## Exercise requirements
When a line in the listing contains the string "none", pick it out and copy it.

## Dataset entries
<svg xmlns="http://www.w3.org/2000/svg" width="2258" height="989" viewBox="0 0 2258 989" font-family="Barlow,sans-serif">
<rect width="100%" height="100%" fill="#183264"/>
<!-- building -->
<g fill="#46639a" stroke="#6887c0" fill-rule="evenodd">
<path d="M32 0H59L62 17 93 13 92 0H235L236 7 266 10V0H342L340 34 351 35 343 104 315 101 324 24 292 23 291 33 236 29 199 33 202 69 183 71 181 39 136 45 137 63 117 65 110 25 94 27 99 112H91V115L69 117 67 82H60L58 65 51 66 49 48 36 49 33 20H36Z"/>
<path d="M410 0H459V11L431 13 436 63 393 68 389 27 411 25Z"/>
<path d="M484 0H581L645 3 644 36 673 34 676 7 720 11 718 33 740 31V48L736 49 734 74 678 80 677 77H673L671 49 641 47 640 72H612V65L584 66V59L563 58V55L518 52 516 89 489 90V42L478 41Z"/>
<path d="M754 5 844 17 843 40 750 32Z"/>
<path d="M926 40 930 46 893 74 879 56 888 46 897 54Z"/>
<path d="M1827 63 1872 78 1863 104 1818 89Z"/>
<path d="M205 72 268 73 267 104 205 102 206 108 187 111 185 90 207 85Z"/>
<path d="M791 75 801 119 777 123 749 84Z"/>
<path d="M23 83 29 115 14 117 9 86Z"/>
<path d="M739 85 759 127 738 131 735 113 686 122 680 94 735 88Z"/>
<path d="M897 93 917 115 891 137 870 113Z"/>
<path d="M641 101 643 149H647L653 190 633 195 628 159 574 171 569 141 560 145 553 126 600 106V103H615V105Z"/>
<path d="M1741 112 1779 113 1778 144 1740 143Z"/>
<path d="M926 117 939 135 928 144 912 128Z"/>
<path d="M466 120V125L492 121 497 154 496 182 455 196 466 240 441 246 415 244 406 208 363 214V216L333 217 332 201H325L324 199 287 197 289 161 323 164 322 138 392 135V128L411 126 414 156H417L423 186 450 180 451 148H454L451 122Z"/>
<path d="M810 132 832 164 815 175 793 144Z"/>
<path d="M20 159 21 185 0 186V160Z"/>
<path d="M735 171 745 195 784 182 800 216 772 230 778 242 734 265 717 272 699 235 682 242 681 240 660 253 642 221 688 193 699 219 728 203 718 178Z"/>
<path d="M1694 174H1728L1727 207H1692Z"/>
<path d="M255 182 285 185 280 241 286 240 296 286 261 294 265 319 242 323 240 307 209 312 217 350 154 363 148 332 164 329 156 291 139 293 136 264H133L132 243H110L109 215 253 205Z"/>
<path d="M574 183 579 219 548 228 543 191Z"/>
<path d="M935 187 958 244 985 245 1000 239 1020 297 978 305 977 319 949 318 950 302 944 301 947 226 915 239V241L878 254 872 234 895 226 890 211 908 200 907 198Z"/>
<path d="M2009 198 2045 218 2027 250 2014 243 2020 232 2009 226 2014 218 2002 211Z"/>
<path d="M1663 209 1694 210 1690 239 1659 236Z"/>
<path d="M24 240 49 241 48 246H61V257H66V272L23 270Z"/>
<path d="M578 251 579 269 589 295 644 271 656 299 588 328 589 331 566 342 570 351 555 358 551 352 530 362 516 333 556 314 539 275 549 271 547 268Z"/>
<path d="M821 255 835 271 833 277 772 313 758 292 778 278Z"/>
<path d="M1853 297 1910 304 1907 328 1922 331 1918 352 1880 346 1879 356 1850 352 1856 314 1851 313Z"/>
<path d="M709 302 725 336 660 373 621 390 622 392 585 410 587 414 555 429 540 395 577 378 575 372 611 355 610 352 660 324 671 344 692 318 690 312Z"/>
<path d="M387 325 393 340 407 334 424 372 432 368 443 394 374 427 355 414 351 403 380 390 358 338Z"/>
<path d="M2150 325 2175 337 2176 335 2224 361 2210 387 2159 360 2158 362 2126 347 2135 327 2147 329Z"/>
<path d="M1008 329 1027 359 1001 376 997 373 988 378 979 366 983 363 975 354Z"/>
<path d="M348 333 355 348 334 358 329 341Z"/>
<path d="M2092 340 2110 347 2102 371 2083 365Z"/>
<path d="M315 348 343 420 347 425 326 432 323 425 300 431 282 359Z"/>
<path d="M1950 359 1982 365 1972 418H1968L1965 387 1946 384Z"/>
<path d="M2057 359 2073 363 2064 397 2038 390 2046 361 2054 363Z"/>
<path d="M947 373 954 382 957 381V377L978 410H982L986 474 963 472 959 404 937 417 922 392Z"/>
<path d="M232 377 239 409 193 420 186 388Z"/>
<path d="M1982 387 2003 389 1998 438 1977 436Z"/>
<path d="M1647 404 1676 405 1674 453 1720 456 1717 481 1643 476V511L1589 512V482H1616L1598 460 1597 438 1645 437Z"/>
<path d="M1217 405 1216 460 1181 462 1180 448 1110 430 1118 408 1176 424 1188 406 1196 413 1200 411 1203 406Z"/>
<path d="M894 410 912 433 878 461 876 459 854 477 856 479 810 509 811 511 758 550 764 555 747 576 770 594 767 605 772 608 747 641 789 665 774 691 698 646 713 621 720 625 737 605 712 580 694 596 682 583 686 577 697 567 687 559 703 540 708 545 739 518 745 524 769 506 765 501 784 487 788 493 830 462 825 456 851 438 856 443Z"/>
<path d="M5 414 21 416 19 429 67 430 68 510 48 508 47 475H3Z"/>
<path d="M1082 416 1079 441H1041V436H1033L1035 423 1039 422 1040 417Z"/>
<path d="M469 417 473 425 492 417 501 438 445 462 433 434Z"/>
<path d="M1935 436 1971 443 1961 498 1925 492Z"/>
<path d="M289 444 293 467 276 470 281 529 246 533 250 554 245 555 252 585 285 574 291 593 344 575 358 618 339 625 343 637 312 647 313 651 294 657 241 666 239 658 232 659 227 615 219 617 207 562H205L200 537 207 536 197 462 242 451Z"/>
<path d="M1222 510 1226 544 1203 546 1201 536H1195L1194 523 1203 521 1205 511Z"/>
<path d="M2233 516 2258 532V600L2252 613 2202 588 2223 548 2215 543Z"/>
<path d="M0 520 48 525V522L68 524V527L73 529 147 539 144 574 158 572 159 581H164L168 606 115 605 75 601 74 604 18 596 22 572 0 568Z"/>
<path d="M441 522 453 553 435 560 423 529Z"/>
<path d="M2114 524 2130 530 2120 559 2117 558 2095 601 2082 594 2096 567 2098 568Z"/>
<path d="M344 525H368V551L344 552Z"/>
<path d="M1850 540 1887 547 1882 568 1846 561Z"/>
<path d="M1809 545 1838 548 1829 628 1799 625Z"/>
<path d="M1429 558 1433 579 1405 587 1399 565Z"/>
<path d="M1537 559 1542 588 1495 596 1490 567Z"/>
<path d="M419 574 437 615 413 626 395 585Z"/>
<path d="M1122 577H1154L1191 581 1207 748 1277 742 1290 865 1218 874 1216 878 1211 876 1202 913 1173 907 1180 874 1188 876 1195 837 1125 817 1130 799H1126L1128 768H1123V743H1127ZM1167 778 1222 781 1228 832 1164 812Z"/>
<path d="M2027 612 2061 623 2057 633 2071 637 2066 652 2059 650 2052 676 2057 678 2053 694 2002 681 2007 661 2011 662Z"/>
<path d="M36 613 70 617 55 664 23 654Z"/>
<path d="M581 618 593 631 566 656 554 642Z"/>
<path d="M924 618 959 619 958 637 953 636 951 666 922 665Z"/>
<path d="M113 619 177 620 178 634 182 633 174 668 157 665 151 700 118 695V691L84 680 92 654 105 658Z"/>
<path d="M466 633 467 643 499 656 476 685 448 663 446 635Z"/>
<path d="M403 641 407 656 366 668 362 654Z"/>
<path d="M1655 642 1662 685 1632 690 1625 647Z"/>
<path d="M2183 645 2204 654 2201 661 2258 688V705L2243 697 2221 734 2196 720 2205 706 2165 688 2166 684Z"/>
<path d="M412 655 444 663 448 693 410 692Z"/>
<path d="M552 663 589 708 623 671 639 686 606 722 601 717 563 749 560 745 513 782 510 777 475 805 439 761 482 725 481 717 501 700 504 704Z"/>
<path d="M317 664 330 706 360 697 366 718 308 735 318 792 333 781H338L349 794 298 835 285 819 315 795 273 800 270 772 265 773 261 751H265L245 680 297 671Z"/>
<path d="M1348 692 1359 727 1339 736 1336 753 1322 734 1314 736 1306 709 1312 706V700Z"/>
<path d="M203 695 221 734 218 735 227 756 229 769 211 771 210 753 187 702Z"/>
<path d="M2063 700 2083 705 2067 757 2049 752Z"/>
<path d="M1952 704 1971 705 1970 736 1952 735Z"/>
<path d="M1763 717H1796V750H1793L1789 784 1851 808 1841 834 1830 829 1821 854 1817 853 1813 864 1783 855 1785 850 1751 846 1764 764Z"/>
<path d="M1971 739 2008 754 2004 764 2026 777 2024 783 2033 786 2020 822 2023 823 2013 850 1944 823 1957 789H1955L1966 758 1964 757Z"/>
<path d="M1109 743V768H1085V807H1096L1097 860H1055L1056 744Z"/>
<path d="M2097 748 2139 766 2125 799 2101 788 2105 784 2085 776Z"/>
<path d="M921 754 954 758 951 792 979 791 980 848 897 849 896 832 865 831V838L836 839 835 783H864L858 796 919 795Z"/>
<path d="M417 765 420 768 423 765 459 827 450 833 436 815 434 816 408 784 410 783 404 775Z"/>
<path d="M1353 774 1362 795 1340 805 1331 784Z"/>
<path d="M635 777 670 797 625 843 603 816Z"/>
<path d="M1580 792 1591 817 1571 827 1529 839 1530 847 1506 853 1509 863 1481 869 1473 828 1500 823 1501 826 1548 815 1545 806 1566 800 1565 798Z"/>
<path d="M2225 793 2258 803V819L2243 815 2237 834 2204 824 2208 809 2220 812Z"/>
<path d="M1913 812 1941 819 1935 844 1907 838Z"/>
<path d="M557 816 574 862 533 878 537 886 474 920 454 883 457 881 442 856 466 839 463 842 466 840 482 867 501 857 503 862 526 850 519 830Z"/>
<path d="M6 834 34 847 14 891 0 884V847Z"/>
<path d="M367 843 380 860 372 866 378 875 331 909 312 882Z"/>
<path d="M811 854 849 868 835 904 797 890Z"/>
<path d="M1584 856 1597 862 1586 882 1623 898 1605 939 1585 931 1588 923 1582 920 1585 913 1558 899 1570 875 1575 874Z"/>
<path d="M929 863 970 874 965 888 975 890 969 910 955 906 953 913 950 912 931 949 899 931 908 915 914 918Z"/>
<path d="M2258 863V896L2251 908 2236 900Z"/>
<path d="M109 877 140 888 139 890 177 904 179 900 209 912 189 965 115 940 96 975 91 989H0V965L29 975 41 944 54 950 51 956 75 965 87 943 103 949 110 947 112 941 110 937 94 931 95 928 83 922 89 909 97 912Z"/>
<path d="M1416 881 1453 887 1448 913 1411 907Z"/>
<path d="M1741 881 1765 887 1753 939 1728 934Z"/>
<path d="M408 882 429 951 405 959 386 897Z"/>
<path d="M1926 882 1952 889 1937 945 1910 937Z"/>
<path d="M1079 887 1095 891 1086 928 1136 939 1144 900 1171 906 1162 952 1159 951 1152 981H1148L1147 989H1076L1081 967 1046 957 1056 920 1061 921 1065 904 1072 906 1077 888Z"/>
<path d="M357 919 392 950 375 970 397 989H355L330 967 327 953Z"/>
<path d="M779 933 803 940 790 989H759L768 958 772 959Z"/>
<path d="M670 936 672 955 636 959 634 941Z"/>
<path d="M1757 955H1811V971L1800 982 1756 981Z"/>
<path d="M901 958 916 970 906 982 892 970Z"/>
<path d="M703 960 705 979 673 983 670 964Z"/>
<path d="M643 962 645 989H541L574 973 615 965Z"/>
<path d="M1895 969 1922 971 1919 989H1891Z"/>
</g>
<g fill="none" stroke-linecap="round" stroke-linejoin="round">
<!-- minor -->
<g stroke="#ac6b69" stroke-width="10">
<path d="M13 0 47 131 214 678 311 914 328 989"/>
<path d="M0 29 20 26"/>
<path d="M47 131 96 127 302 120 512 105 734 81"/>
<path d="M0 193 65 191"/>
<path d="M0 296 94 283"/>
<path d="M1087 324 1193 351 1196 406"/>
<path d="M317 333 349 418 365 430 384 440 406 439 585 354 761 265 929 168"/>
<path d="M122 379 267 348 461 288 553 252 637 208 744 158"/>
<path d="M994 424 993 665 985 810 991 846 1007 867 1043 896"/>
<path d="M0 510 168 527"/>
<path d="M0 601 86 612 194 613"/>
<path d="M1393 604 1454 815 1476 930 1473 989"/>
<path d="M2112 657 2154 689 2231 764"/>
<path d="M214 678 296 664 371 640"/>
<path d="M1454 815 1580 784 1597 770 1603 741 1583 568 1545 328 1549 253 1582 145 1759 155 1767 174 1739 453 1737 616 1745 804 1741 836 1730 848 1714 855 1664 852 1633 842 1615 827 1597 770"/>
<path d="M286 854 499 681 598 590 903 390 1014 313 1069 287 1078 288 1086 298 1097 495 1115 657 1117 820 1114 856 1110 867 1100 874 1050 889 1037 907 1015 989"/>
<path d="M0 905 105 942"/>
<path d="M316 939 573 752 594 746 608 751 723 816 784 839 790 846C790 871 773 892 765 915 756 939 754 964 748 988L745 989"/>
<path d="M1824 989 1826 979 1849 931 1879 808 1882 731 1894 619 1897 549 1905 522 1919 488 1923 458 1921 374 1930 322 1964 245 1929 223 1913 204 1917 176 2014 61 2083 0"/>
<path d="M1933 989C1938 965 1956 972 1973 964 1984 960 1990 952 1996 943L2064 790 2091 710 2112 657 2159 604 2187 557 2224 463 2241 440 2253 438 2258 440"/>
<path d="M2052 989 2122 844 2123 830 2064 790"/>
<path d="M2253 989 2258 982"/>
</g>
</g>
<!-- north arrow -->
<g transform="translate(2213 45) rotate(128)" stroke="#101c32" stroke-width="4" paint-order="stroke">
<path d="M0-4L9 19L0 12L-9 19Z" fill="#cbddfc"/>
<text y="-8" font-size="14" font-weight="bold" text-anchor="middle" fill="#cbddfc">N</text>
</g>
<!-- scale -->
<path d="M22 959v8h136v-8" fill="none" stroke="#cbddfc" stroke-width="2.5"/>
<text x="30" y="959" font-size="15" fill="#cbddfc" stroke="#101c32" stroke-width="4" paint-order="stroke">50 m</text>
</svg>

## Task solution
<g fill="none" stroke-linecap="round" stroke-linejoin="round">
<path d="M22 959v8h136v-8" fill="none" stroke="#cbddfc" stroke-width="2.5"/>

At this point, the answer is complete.